1)    A 10 percent income tax, with no loopholes or subsidies, for the top 50 corporations in Illinois for the years 2009 and 2010: $5 – $7 billion. According to information obtained on Forbes.com and the Illinois State Department of Revenue website, the top 50 corporations in Illinois made a combined $48 billion in profit in 2007. Total corporate income tax for Illinois the same year came to $2.2 billion. That’s well below the current 7.3 percent flat tax supposedly collected on corporate income, even if only the top 50 companies are counted. In the average year, monstrous capitalist companies like Boeing, Walgreens, Caterpillar, Sara Lee, Sears, Exelon and McDonalds short change the state tens-of-millions-of-dollars each. Between 2001 and 2003, Boeing made $5.64 billion in profit and paid -$41 million in taxes. That’s right: working people paid Boeing $41 million in tax refunds. In 2009, while hundreds of thousands were losing their homes, Chicago gave United Airlines $50 million to move its offices to the city. Illinois gave UPS $24 million to stay in the state.

2)    A 20 percent income tax for the years of 2008, 2009 and 2010 on Illinois corporations that hide revenues in offshore accounts: $3 billion. According to the U.S. PIRG Education Fund, Illinois companies hide $5 billion a year in offshore tax havens.

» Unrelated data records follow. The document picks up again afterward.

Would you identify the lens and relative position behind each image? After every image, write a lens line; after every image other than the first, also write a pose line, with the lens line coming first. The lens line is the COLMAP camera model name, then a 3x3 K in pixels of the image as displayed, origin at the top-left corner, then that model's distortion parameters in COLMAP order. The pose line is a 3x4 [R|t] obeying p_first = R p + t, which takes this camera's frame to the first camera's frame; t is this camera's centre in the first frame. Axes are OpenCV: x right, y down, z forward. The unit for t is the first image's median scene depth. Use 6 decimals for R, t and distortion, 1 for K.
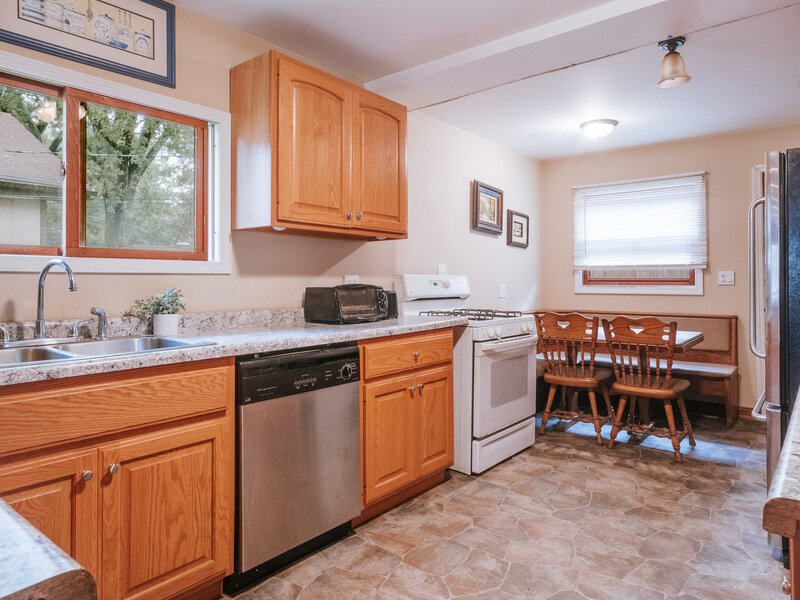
lens RADIAL K [[536.3, 0, 389.5], [0, 536.3, 273.9], [0, 0, 1]] dist [0.011696, 0.000882]
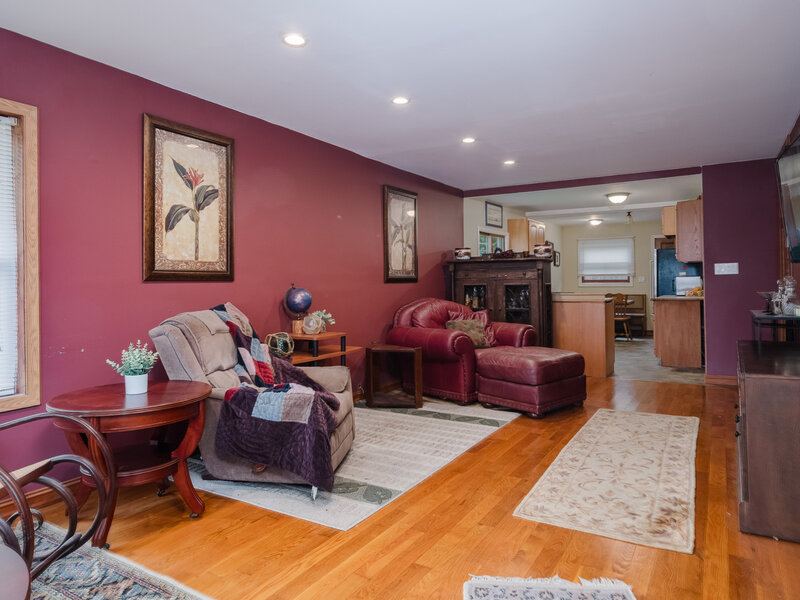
lens RADIAL K [[536.3, 0, 398.4], [0, 536.3, 299.9], [0, 0, 1]] dist [0.011696, 0.000882]
pose [[0.986626, -0.015406, 0.162270, -1.060467], [0.006186, 0.998345, 0.057171, -0.057257], [-0.162882, -0.055403, 0.985089, -1.515011]]
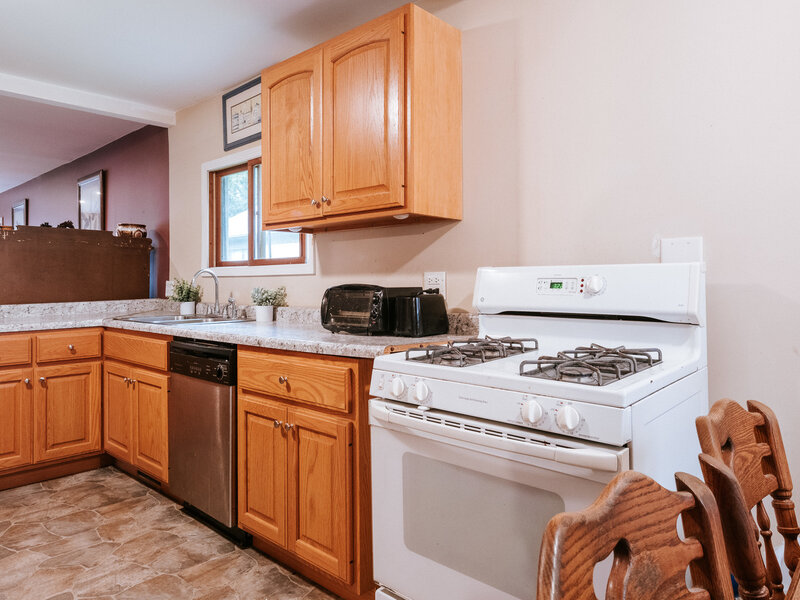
lens RADIAL K [[548.1, 0, 387.0], [0, 548.1, 274.3], [0, 0, 1]] dist [0.008043, -0.002771]
pose [[-0.067146, -0.009914, -0.997694, 0.835518], [0.021026, 0.999715, -0.011349, 0.016457], [0.997522, -0.021740, -0.066918, 1.254833]]
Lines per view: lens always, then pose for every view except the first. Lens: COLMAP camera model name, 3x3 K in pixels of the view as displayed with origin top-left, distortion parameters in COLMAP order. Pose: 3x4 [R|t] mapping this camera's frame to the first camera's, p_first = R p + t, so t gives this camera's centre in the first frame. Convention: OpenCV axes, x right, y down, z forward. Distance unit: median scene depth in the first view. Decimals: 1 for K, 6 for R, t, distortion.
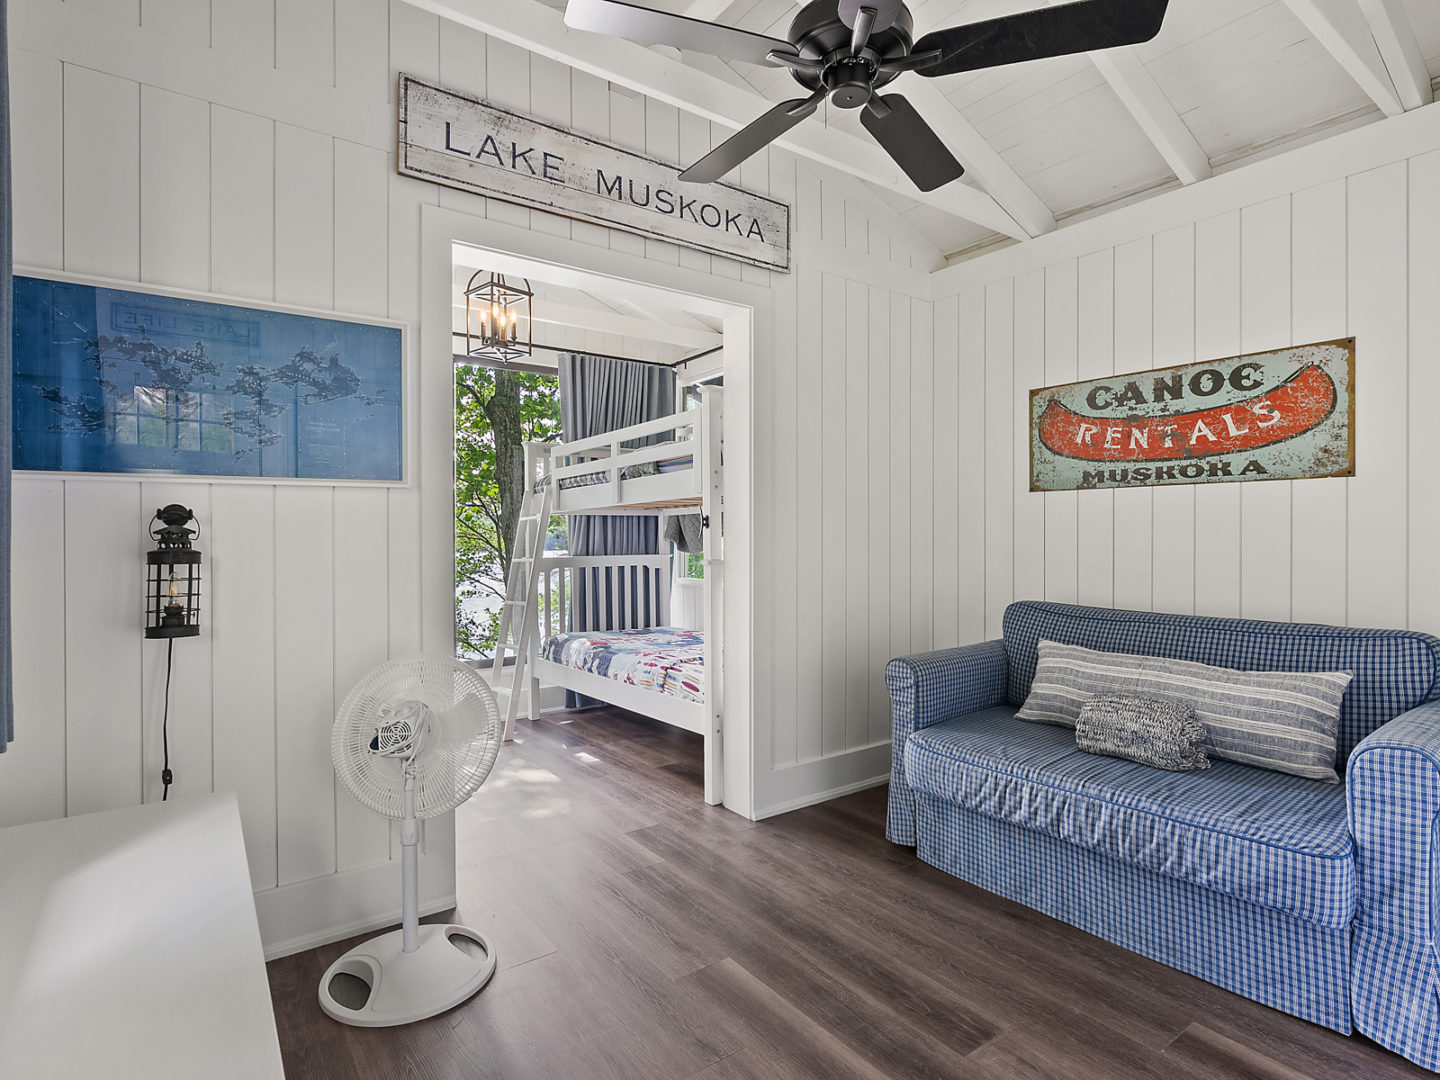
lens RADIAL K [[736.8, 0, 721.1], [0, 736.8, 541.0], [0, 0, 1]] dist [-0.012838, 0.004625]
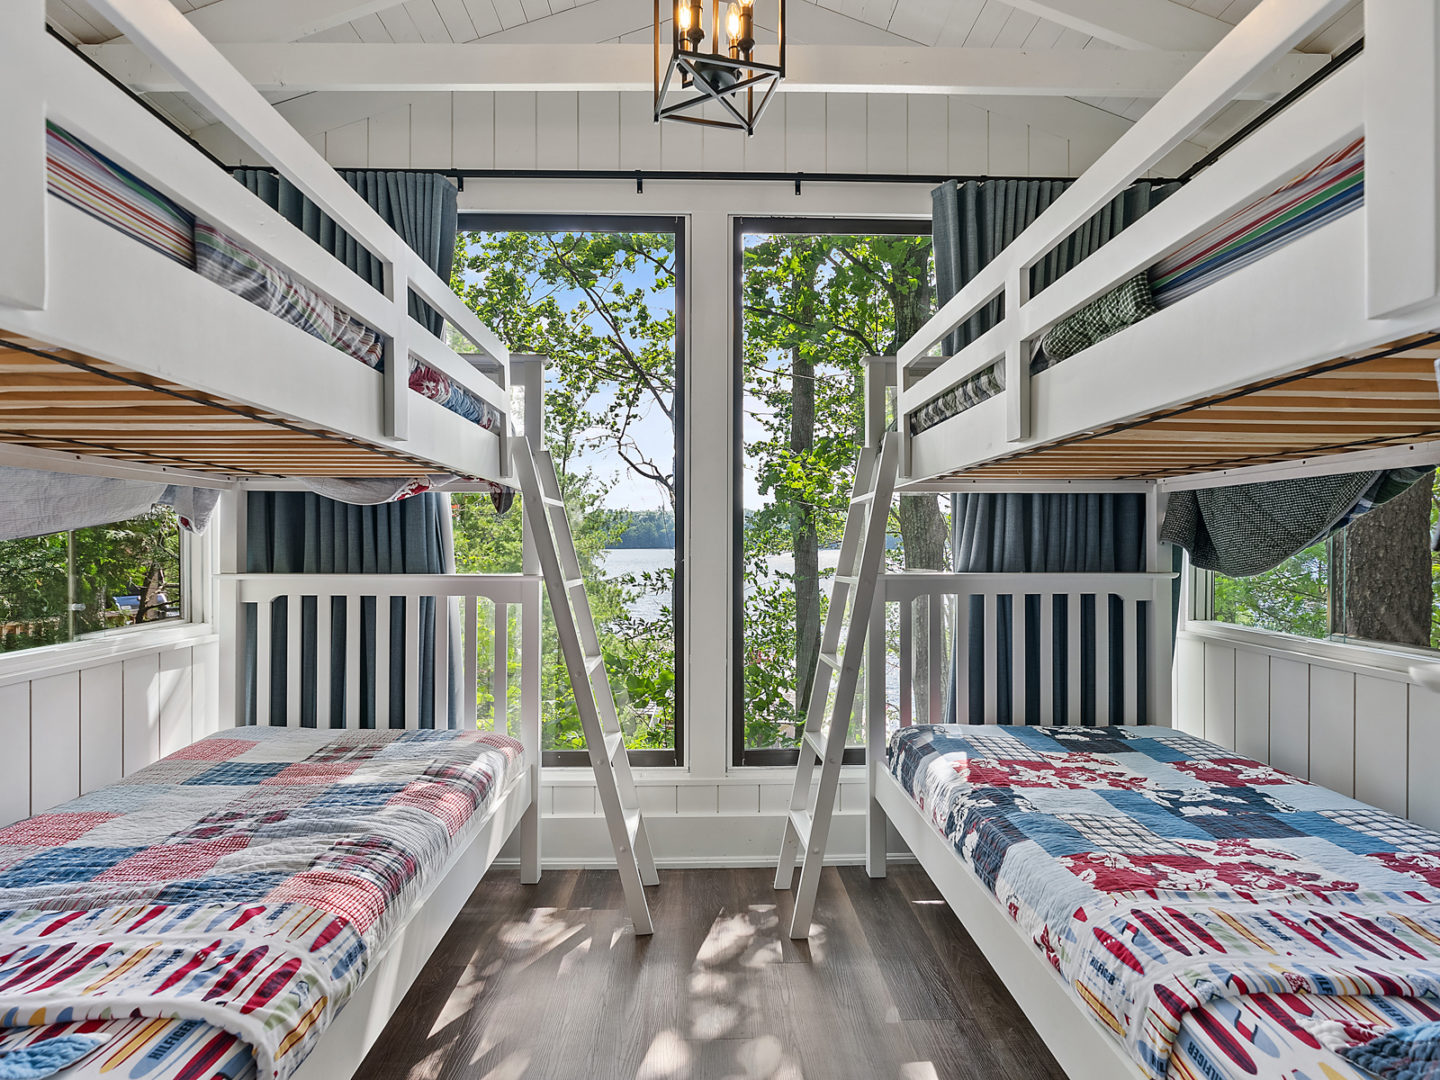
lens RADIAL K [[736.8, 0, 719.0], [0, 736.8, 541.3], [0, 0, 1]] dist [-0.012838, 0.004625]
pose [[0.821982, 0.010358, -0.569419, -0.041906], [-0.010099, 0.999942, 0.003612, -0.001769], [0.569423, 0.002781, 0.822040, 0.455746]]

3)    Make the rich pay their share of taxes: at least $5.5 billion. In Illinois the top 1 percent, with an average income of $2 million a year, pay 4 percent of their income in personal taxes (income, sales and property taxes). The bottom 20 percent, who make less than $18,000 a year, pay 13 percent of their income in personal taxes. Those who make $18,000 to $36,000 pay 11 percent of their income in personal taxes. Even a modest increase of personal taxes for the rich would take care of any budget “problems” without measurably impacting the wealthy or the corporations. The $5.5 billion figure would result from a modest proposal to increase income taxes for millionaires to 7.5 percent with no exemptions, according to the Institute on Taxation and Economic Policy.
 
We demand that the corporations immediately open all of their books for a full accounting before a corporate tax commission run and staffed by working people, so that corporate income taxes can be accurately assessed and essential services for working people can be saved and expanded.

Public Services are a Right! Education, Equality, Health Care and Jobs are Rights!
Join the Struggle to Stop the Budget Cuts!